Your Brand Isn't Your Logo — Here's What Actually Makes One Stick
A logo is the easy part
Founders love to start with the logo. It's tangible, it's fun, and it feels like progress. But here's what years of building brands has taught us: nobody falls in love with a company because of its logo. They fall in love with how it makes them feel — and a logo is maybe 5% of that.
So what is a brand, really?
Your brand is the gut feeling someone gets when your name comes up. It's the sum of every tiny interaction: the tone of your Instagram replies, the unboxing, the way your checkout handles a failed payment, the speed of your support, the confidence in your copy.
You don't design that in Illustrator. You design it everywhere.
The bits that actually do the work
When we build identities for Indian D2C and SaaS brands, the logo is one line on a long list:
- Voice. Do you sound like a peer, a premium concierge, or a know-it-all? Pick one and never drift.
- Colour and type with intent. Not "what looks nice" — what your specific customer reads as trustworthy, premium, or fun.
- A point of view. The strongest brands believe something. Bland is forgettable; conviction is sticky.

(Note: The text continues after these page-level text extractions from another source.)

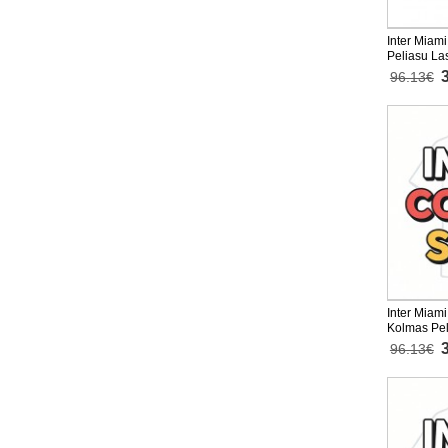
Inter Miami
Peliasu La
Lyhythihai
96.13€
Inter Miam
Kolmas Pel
Lyhythihai
96.13€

- Consistency. The same brand across your site, your packaging, your decks and your DMs. Repetition is what builds recognition.

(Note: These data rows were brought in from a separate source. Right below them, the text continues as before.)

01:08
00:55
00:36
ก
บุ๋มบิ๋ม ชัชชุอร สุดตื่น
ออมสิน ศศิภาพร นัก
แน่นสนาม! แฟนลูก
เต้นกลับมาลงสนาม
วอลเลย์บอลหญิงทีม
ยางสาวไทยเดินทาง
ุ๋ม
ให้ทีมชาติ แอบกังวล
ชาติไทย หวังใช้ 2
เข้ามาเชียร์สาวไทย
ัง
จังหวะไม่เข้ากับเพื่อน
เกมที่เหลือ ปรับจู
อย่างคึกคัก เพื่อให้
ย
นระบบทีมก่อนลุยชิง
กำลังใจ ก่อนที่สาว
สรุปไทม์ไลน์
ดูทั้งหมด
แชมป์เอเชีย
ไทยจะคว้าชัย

Why this matters for your margins
Here's the commercial bit. A brand people trust can charge more, spend less to acquire customers, and survive a bad quarter. In a market as crowded and price-sensitive as India, a strong brand is often the only thing stopping you from competing purely on discount — which is a race to the bottom nobody wins.
If the only thing separating you from your competitor is a logo, you don't have a brand. You have a sticker.
Start with what you stand for and who you're for. Get that right, and the logo almost designs itself.